The new campaign, launched in February, doesn't seem to have given the brand a noticeable boost despite a change in strategy-designed in part to divert attention from the drug's alarming list of possible side effects-as Xenical sales in the U.S. look to be declining or at least leveling . In 2000, its first full year on the market, the brand had $225.4 million in U.S. retail sales, according to NDC Health; figures for the first six months of 2001 show $103.7 million.
Also, the drug's 2000 sales more than doubled those of competitor Meridia from Knoll Pharmaceuticals (which Abbott purchased in March). But figures for the first six months of 2001 show Meridia sales generated $80.9 million, narrowing the gap. For June alone, the most recent month available, Xenical sales came in at $17.7 million, while Meridia posted $14.7 million.
A possible factor in Meridia's surge: significant U.S. ad spending, $35.7 million through April 2001, according to Taylor Nelson Sofres' CMR. But this fall, Meridia's DTC (which generated $65 million, per CMR, in 2000) will end as the firm moves from a potentially cosmetic message to an effort to "increase awareness of obesity as a medical condition," Abbott spokeswoman Cindy Resman said.
Meanwhile, Roche's economic troubles may have already led it to trim ad spending. The company spent only $9.7 million behind the new campaign through April, according to CMR.
A statement from Roche spokesman Terry Hurley said the new marketing effort was effective. NDC figures show a 23% jump in new prescriptions in March, the month after the campaign launched, but the ensuing months brought a leveling off.
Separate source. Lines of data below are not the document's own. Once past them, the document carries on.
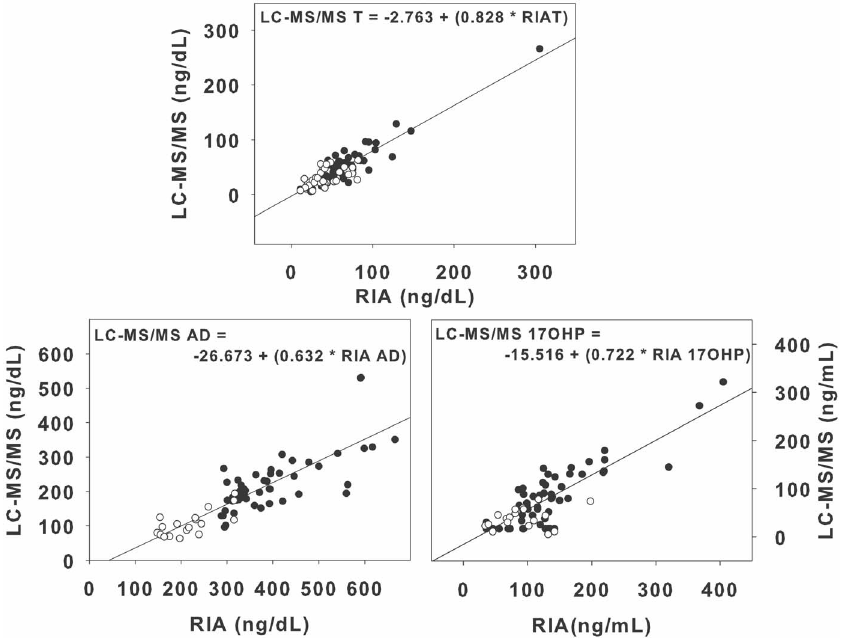
Figure 2. Hormone Levels Assayed Using LC-MS/MS and RIA. Testosterone (T), androstenedione (AD) and 17OH progesterone (17OHP) levels in individual subjects with PCOS (black circles) and controls (white circles) as measured in an RIA and LC-MS/MS. Linear regression is plotted for each hormone. Testosterone, androstenedione and 17-hydroxyprogesterone levels are consistently higher using the RIA.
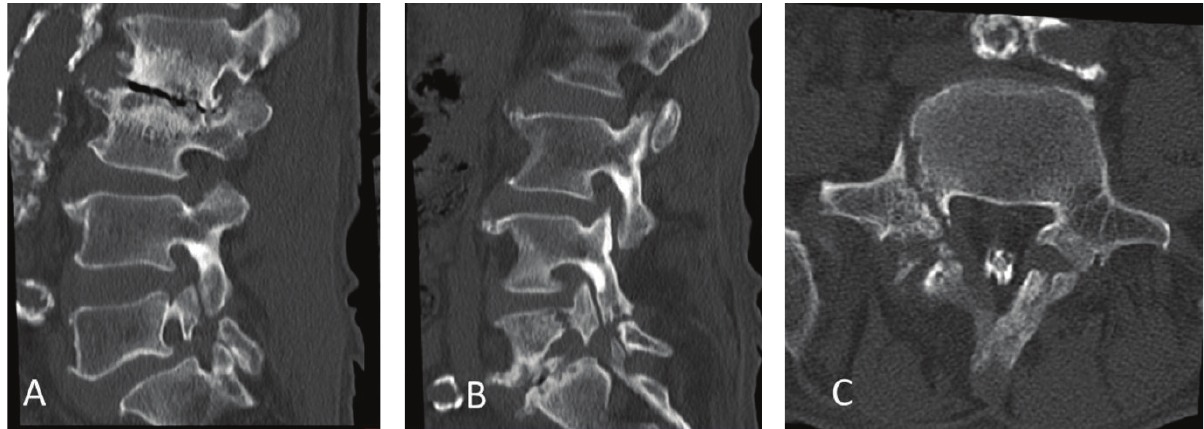
Figure 4: Sagittal reconstruction CT confirming bilateral spondylolysis and destructive changes at L2-L3 and L5-S1 (A, B). Axial CT and right-side parasagittal reconstruction CT confirming right-side L5 pedicle fractures (B, C).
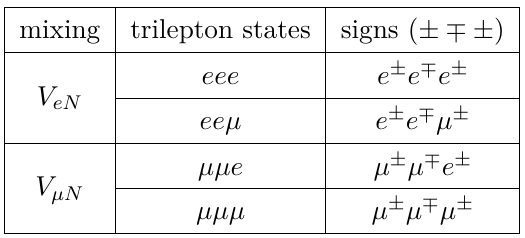
Figure 2 . Cross sections of trilepton signal process with m N = 100 GeV to 1 TeV at (left), 27 TeV (middle) and 100 TeV (right), with ‘ = µ . Exclusive cross sections for the processes with 0 jet (red), 1 jet (green) and 2 jets (blue) are shown for comparison. The acceptance cuts in table 1 have been applied.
In addition to the likely ad spending cut, Roche may join Abbott in redirecting resources away from TV to other promotional avenues. A TV executive said Xenical ads have not run on his network since the first quarter, and Roche has expressed no plans to begin again. Mr. Hurley said Roche is "evaluating our promotional investment mix for Xenical."
Like Abbott, Roche is trying to position obesity as a serious medical condition; Roche submitted an application to the FDA to market the drug as a treatment for type-2 diabetes earlier this year.
SILENT ON SIDE EFFECTS
Roche and the FDA have continually bumped heads on Xenical's marketing. In the new February campaign, Roche appeared to go out of its way to avoid mentioning jarring gastrointestinal side effects. The company used ads where consumers were urged to ask their doctor about treatments for obesity with no mention of Xenical, along with ads that simply urged viewers to ask their doctor about Xenical with no mention of its potential benefits and thus no side effects listed. The ads featured similar images and music and were sandwiched around unrelated spots. Roche hoped consumers would link help for obesity with its brand, but the FDA was vocal in its belief that, though the strategy may be legal, it violated the spirit of the regulations.
Roche also tried another tactic to divert attention from the side effects, resulting in an FDA citation. An ad plugged the XeniCare support program, not Xenical directly, but the FDA noted that "Xenical is the only weight-loss product with a support program named XeniCare."